> [任务说明]:
请根据下方这篇讲Apriori算法的文章回答以下问题:
(a) 程序从哪个文件读取数据?文章说该文件的每一行代表什么?
(b) 源码中常量 minsup 被设为多少?
(c) HashNode 类中子结点数组 child 的长度由哪个常量指定?该常量的值是多少?

> [待审文本]:
────────────────────────────────────────
从 retail.dat 文件中读取大量的数据,其中每一行代表一条交易记录。通过对每条交易记录建立HashTree来进行存储和快速访问,进而实现Apriori算法挖掘所有的频繁项集。结果输出包括所有的频繁项集和每个频繁项集对应的支持度。源码如下:
#include<sstream>
#include<fstream>
#include<cstdlib>
#include<cstring>
#include<vector>
#include<algorithm>
#include<iostream>
using namespace std;
const float minsup=0.02;
const int SIZE = 13;
const int p[6] = {2,3,5,7,11,13};
class HashNode
{
public:
HashNode();
HashNode(int key, int value);
int m_key; //结点关键字
int m_value; //结点数据对象
bool occupied; //结点是否被占据,如果是表示结点的关键字有效
HashNode *child[SIZE]; //结点的子结点数组
};
HashNode::HashNode()
{
occupied=false;
memset(child, NULL, SIZE*sizeof(HashNode*));
}
HashNode::HashNode(int key, int value)
{
m_key = key;
m_value = value;
occupied=false;
memset(child, NULL, SIZE*sizeof(HashNode*));
}
class HashTree
{
public:
HashTree();
void InsertNode(int key, int value);
bool FindNode(int key, int &value);
void DeleteNode(int key);
private:
HashNode *root;
void Insert(HashNode *hashNode, int level, int key, int value); //插入结点
bool Find(HashNode *hashNode, int level, int key, int &value); //查找
void Delete(HashNode *hashNode, int level,int key); //删除结点
};
HashTree::HashTree()
{
root = new HashNode();
}
void HashTree::InsertNode(int key, int value)
{
Insert(root,0,key,value);
}
void HashTree::Insert(HashNode *hashNode, int level, int key, int value)//插入结点
{
if(hashNode->occupied == false)
────────────────────────────────────────
> [数据记录]:
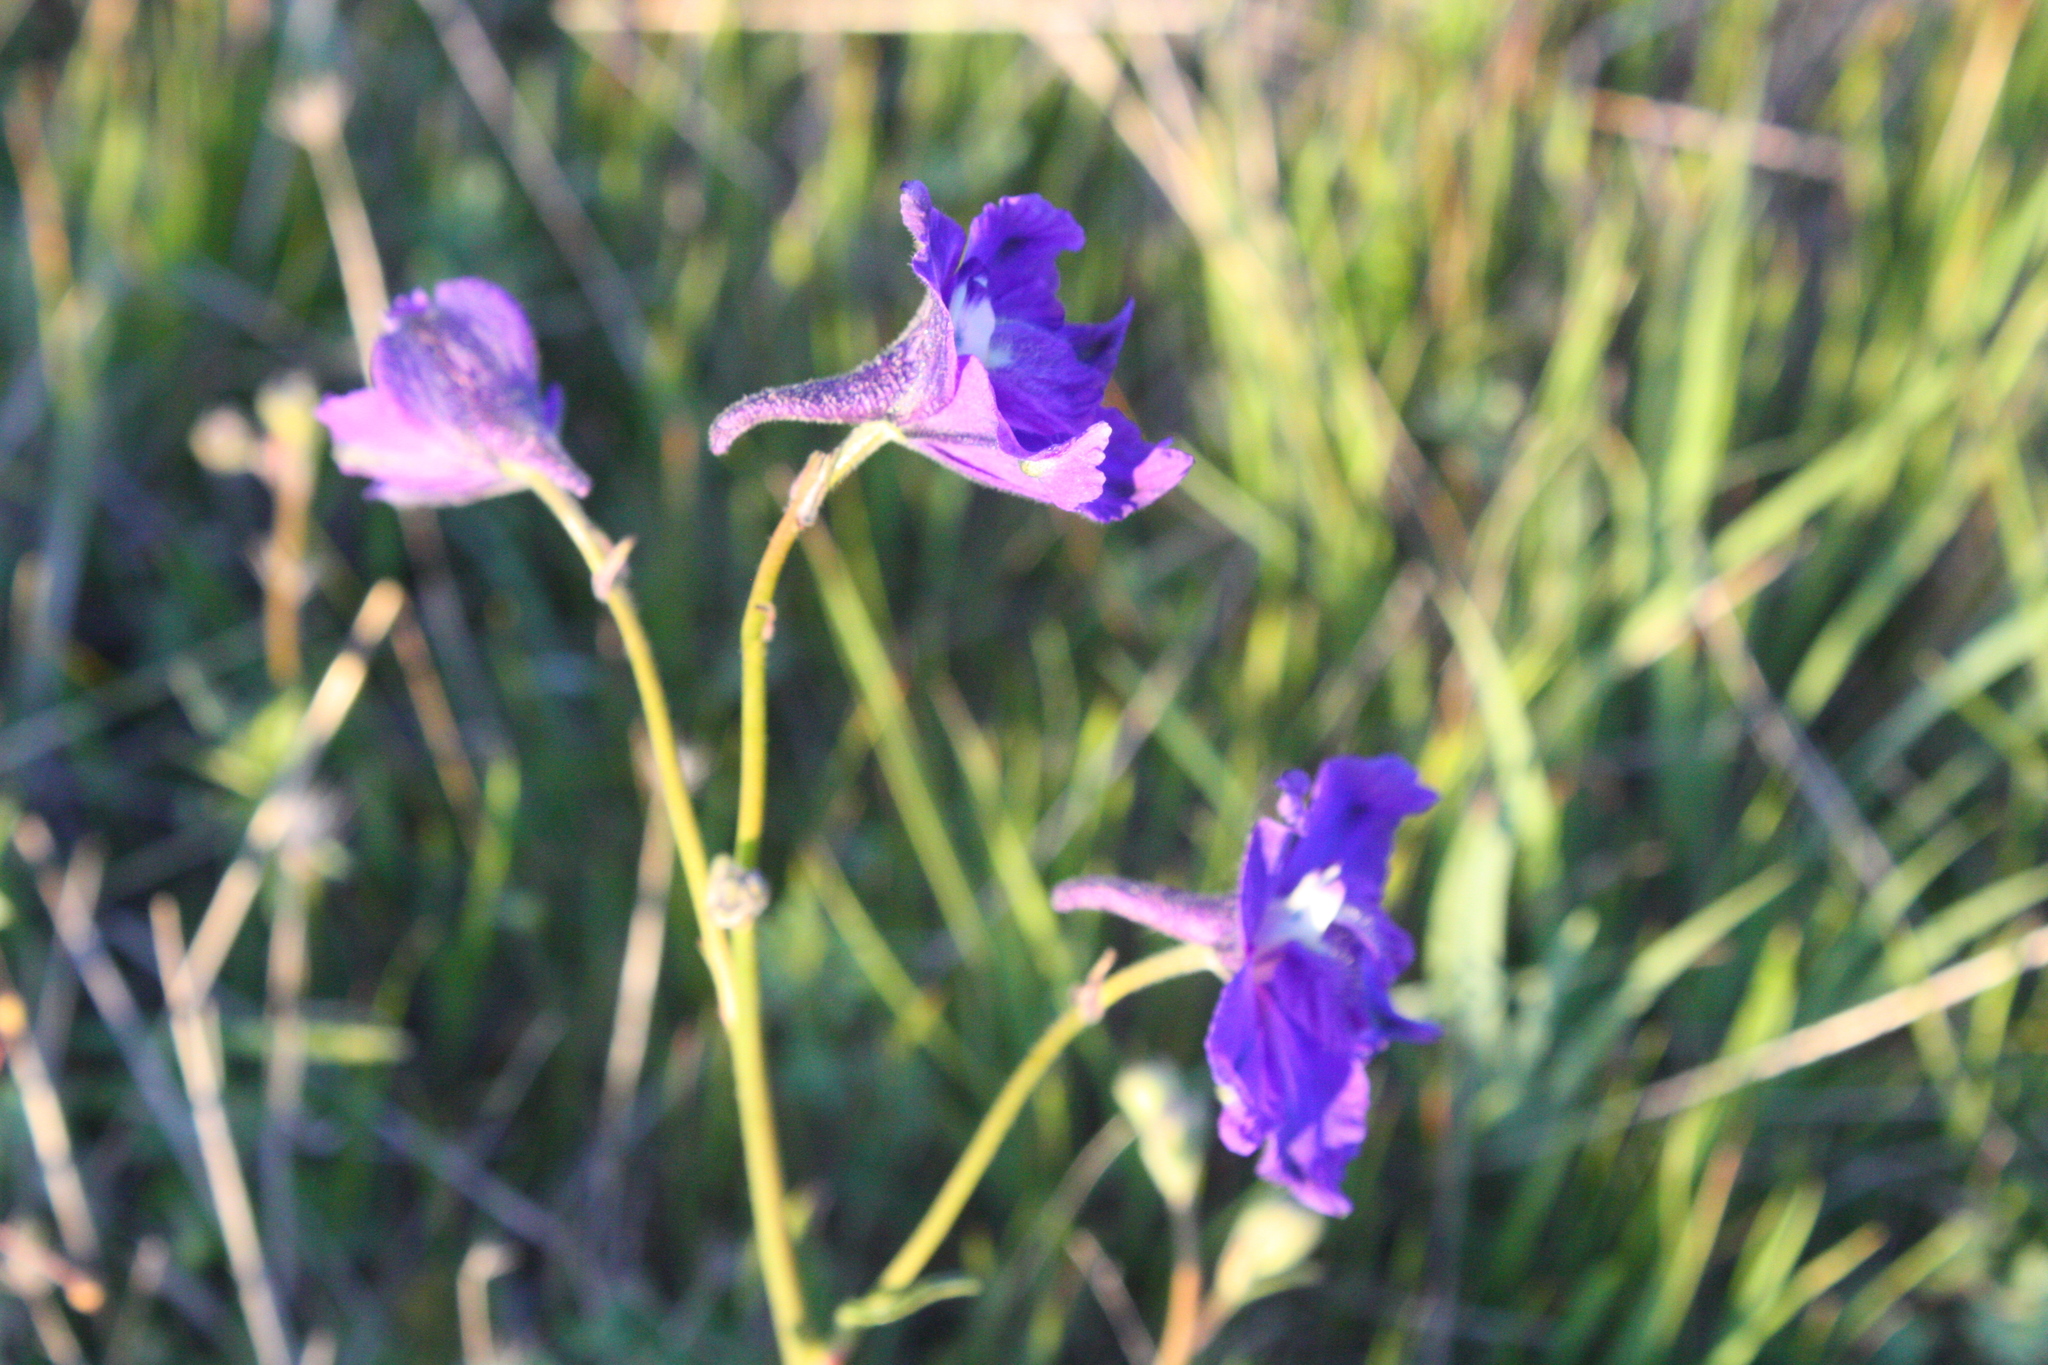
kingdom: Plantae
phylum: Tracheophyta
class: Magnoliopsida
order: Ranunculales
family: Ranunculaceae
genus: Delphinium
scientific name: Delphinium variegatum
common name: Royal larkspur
────────────────────────────────────────
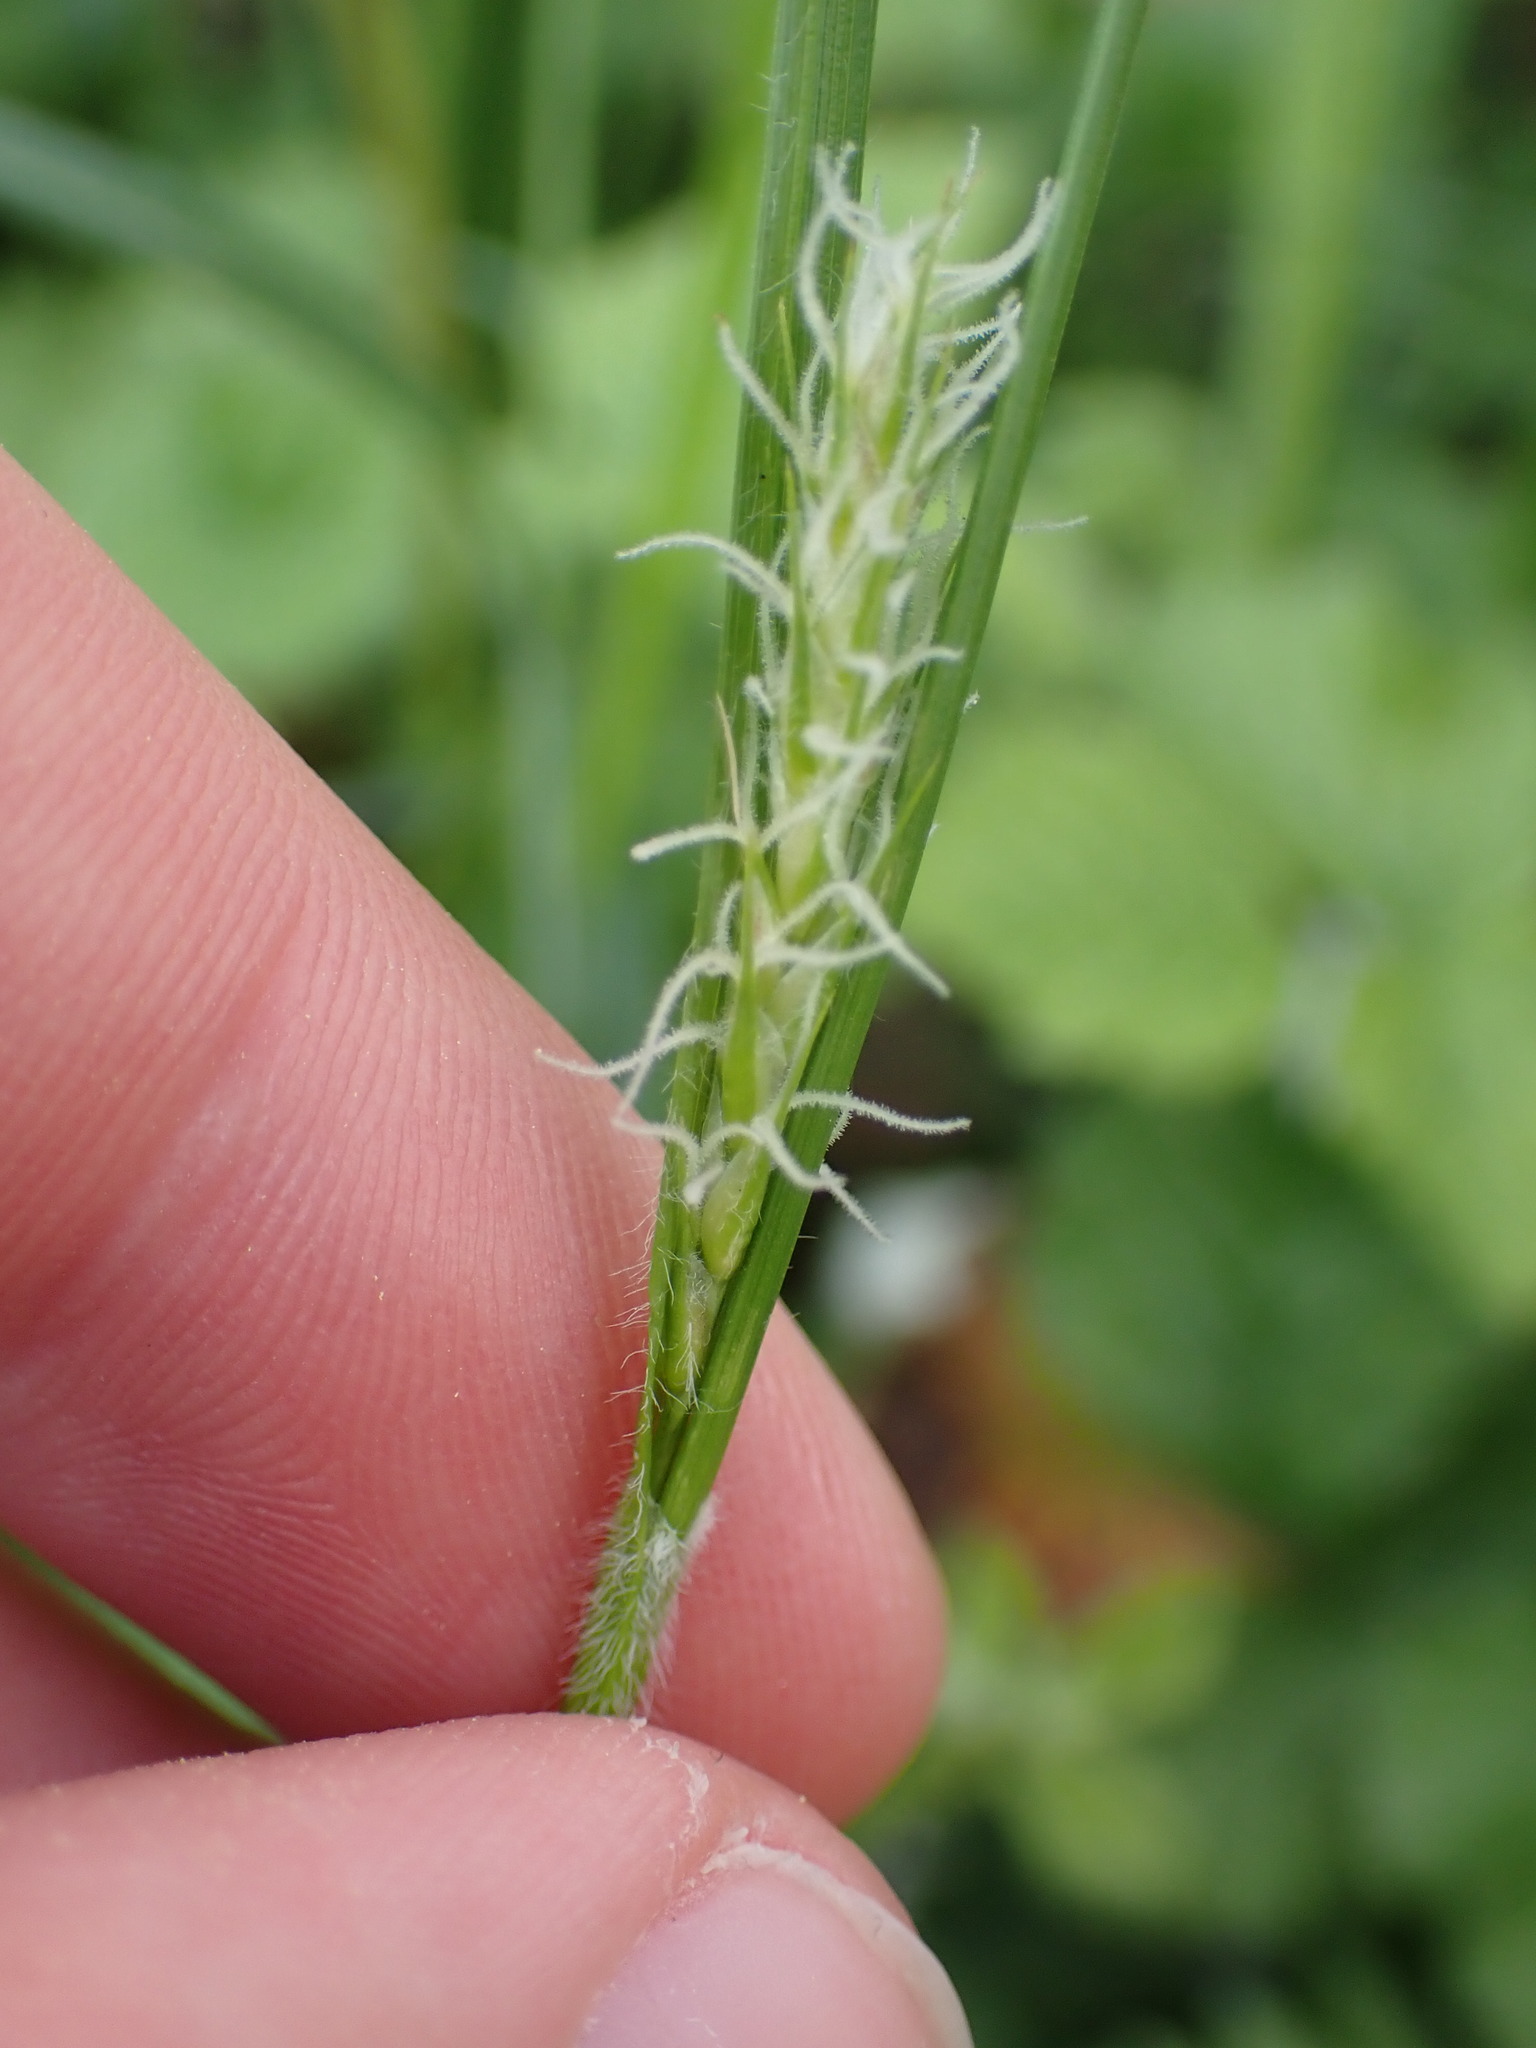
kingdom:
────────────────────────────────────────
> [参考答案]:
(a) 程序从 retail.dat 文件读取数据,每一行代表一条交易记录。
(b) minsup 被设为 0.02。
(c) 由常量 SIZE 指定,其值为 13。